What needs to be done – Please copy every line of the records below word for word. Leave out the pictures.

Entries provided –
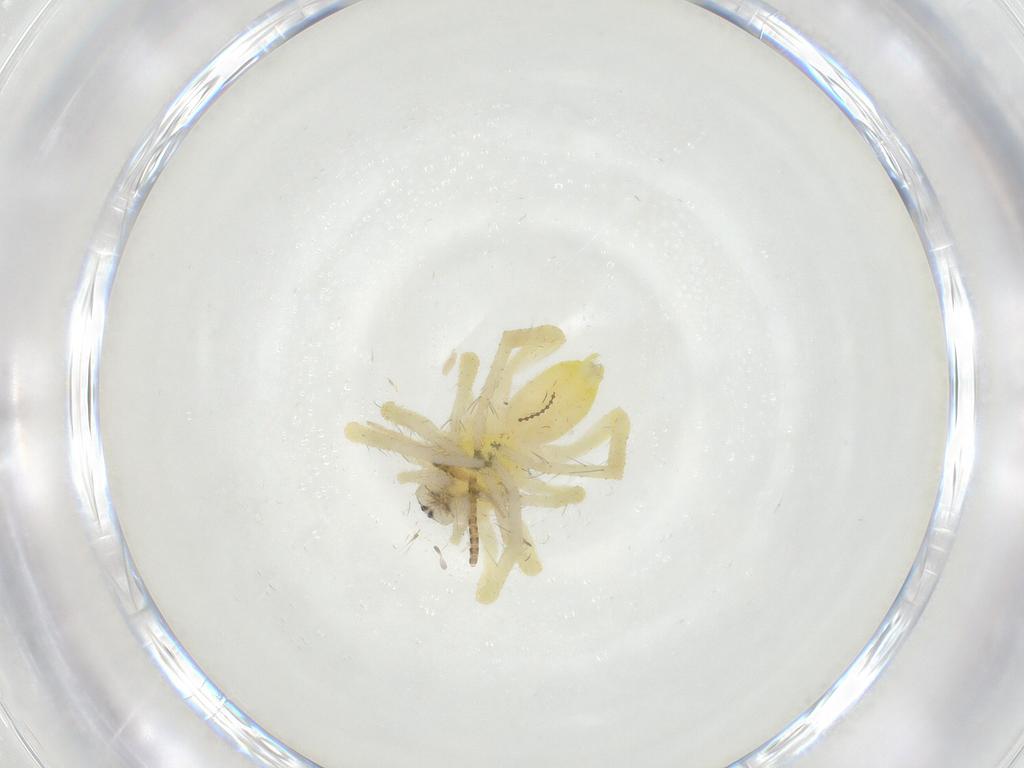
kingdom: Animalia
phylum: Arthropoda
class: Arachnida
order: Araneae
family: Anyphaenidae
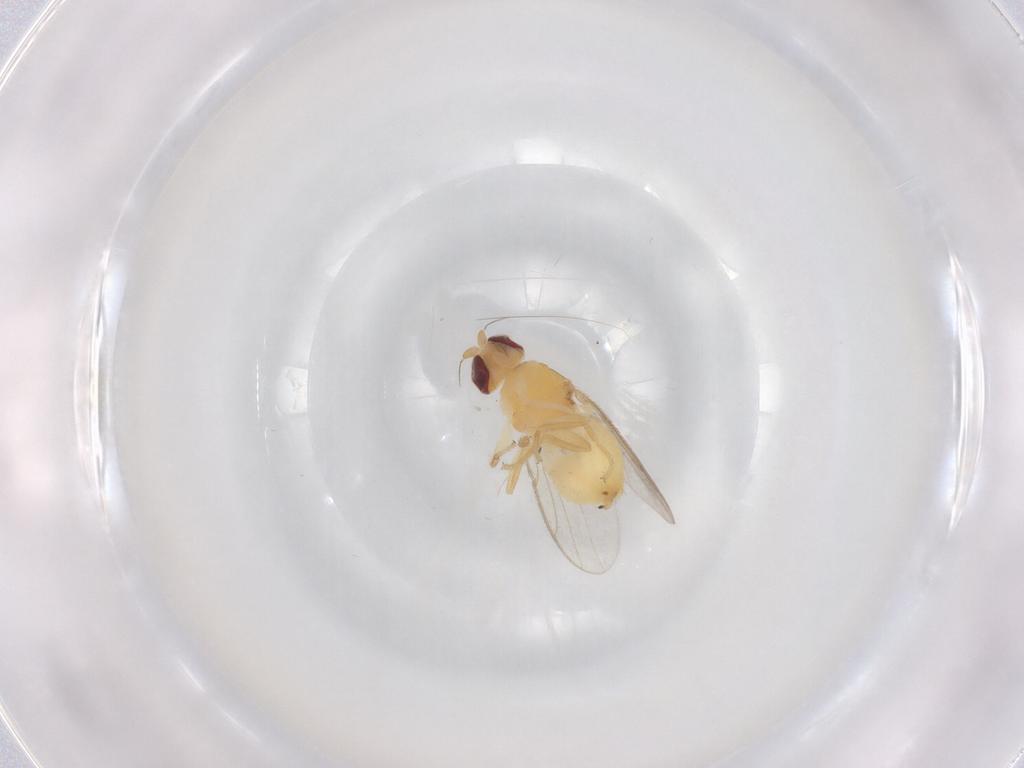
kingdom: Animalia
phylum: Arthropoda
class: Insecta
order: Diptera
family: Chloropidae
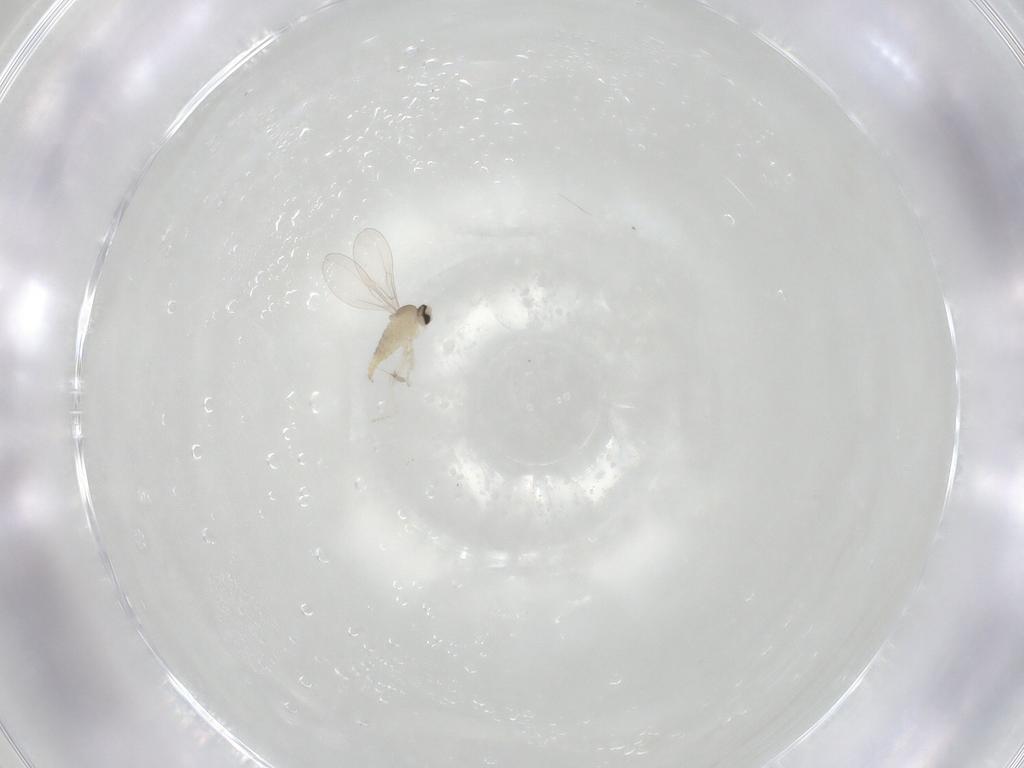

Task output –
kingdom: Animalia
phylum: Arthropoda
class: Arachnida
order: Araneae
family: Anyphaenidae
kingdom: Animalia
phylum: Arthropoda
class: Insecta
order: Diptera
family: Chloropidae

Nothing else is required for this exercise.